Ces hommes et ces femmes, issus de terres souvent modestes, ont porté un même feu : l’Évangile, vécu dans la pauvreté, le service et la fidélité. Ils ont contribué, chacun à sa manière, à tisser un lien spirituel fort entre la Bretagne et le monde.

Une foi incarnée dans la mission

Les missionnaires bretons n’ont pas été seulement porteurs de la Parole ; ils ont bâti. Ils ont fondé écoles, orphelinats, dispensaires, souvent dans des zones mal desservies. Ils ont appris les langues locales, parfois contribué à leur transcription écrite, ou participé à des œuvres caritatives, de santé, et d’éducation.

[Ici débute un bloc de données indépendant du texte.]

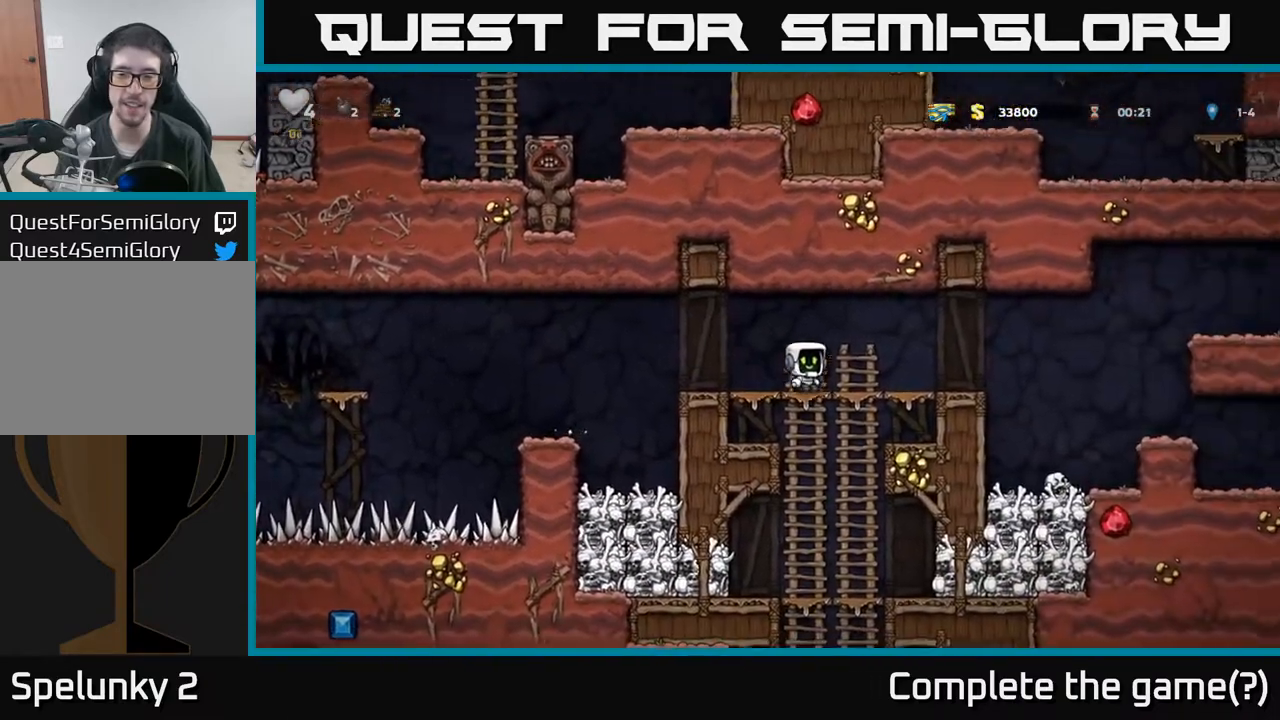
{"buttons": [], "left_stick": "center", "events": [[317, "A", "down"], [450, "A", "up"], [467, "DPAD_RIGHT", "up"]]}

L’exemple de Raymond Breton, déjà cité, illustre bien comment il a travaillé la langue locale, traduisant, produisant un dictionnaire caribéen‑français au XVIIᵉ siècle.

Bien sûr, le contexte colonial ne peut être ignoré : la mission s’est souvent trouvée mêlée aux puissances coloniales, avec ses effets positifs mais aussi ses tensions et ses controverses. Aujourd’hui, les Églises locales souvent récemment devenues autonomes reconsidèrent ce passé… en retenant ce qui a été donné mais en réaffirmant leur dignité et leur culture propre.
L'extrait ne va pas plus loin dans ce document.